───── DOCUMENT ─────

Monday, May 30, 2005

maybe starry skies

Like a flower that a blooms in the darkness, Greg Prickman's Chuzzlewit project seems to thrive out of the limelight. His releases are obscure and limited, which somehow seems perfectly appropriate for music so effective in essaying the isolation and solitude of its creator that listening feels uncomfortably akin to eavesdropping. Recording to two- and four-track, Prickman couches his warm, world-weary voice in little more than droning guitars and rudimentary rhythm tracks. He's closer in sound and spirit to cynical romantics like Hood, East River Pipe, Flying Saucer Attack, Galaxie 500 and other lo-fi shoegazers than the ironic miserablists like Lou Barlow or Bright Eyes. His songs are hauntingly intimate, made all the more moving for their stark simplicity.

───── RECORDS ─────

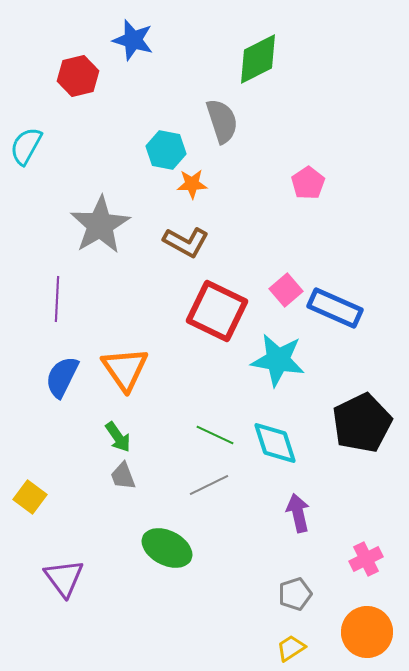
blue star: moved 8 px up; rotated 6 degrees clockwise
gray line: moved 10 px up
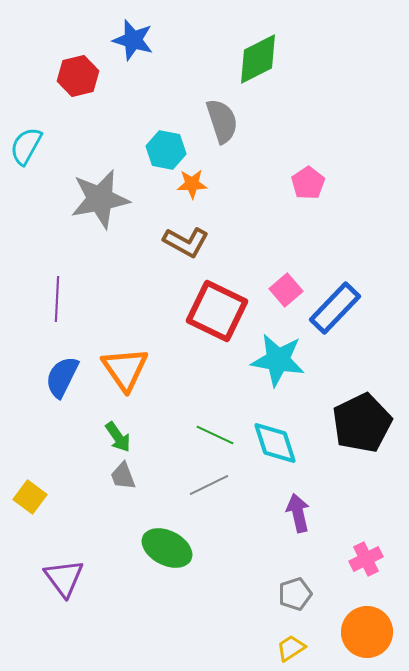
gray star: moved 26 px up; rotated 20 degrees clockwise
blue rectangle: rotated 70 degrees counterclockwise
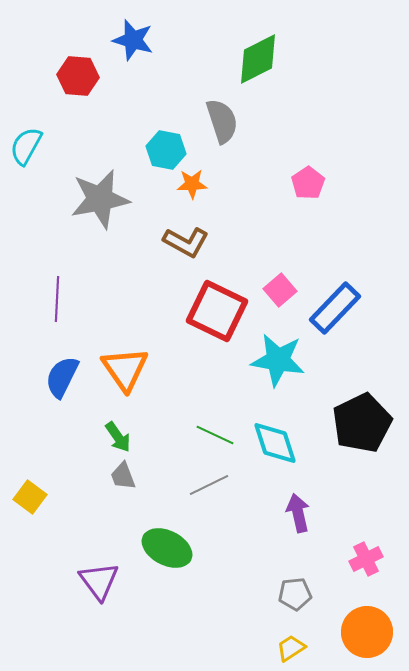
red hexagon: rotated 18 degrees clockwise
pink square: moved 6 px left
purple triangle: moved 35 px right, 3 px down
gray pentagon: rotated 12 degrees clockwise
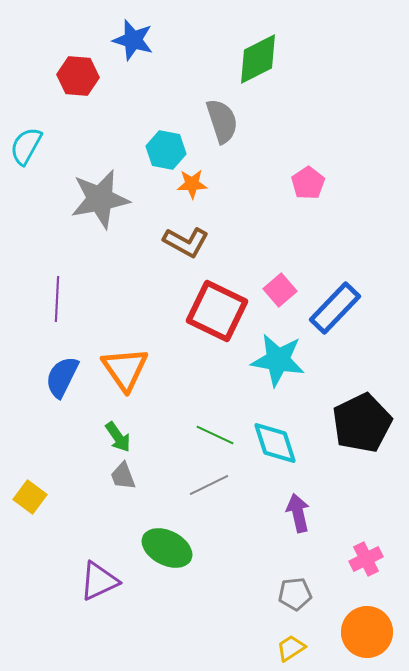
purple triangle: rotated 42 degrees clockwise
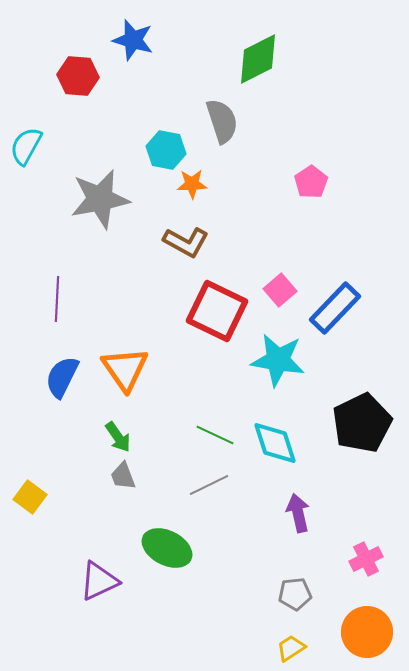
pink pentagon: moved 3 px right, 1 px up
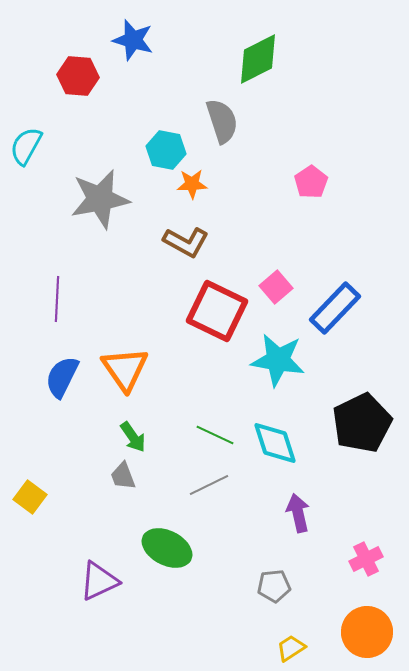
pink square: moved 4 px left, 3 px up
green arrow: moved 15 px right
gray pentagon: moved 21 px left, 8 px up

─────

* TASK 1:
From the post on Greg Prickman's Chuzzlewit project, answer these:
(a) What date heads the post?
(b) On what kinds of equipment does Prickman record?
(c) Which two artists does the post call ironic miserablists?
* TASK 2: Extend the post on Greg Prickman's Chuzzlewit project with a further paragraph that follows its final sentence.

* TASK ANSWER 1:
(a) Monday, May 30, 2005
(b) Two- and four-track
(c) Lou Barlow and Bright Eyes

* TASK ANSWER 2:
For ten years Chuzzlewit has slowly been turning out recordings, first on cassette on his own Low Voltage label, then later on for the magnificent Earworm Records. Although he has never played live, the closest he says he has come was when he was living here, where I do, in Bloomington, IN. He had been arranging some songs with Early Day Miners frontman Dan Burton, but he moved before it could see the light of day. Finishing touches are being applied and covers are being designed for a brand new Chuzzlewit album, An Experimental Index of the Heart, on Low Voltage. And for a limited time, we can order direct from the man himself the first three Chuzzlewit cassettes transferred to CDRs, as well as a new limited version of A Map of Maybes that was on Earworm.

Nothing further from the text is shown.